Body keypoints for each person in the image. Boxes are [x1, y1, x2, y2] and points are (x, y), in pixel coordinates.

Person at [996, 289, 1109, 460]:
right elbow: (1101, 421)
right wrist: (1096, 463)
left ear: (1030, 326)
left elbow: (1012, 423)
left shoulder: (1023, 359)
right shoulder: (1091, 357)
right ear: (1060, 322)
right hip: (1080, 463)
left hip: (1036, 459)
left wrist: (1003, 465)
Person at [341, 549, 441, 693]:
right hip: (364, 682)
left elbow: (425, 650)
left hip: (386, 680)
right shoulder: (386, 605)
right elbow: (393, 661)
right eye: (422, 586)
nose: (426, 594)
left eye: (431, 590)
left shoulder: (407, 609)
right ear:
• • • • •
▶ **ASSIGNMENT**:
Set down each record verbatim.

▶ **WRITTEN ANSWER**:
Body keypoints for each person in the image. Boxes are [x1, y1, x2, y2] and points are (x, y), in pixel coordinates.

Person at [996, 289, 1109, 460]:
right elbow: (1101, 421)
right wrist: (1096, 463)
left ear: (1030, 326)
left elbow: (1012, 423)
left shoulder: (1023, 359)
right shoulder: (1091, 357)
right ear: (1060, 322)
right hip: (1080, 463)
left hip: (1036, 459)
left wrist: (1003, 465)
Person at [341, 549, 441, 693]:
right hip: (364, 682)
left elbow: (425, 650)
left hip: (386, 680)
right shoulder: (386, 605)
right elbow: (393, 661)
right eye: (422, 586)
nose: (426, 594)
left eye: (431, 590)
left shoulder: (407, 609)
right ear:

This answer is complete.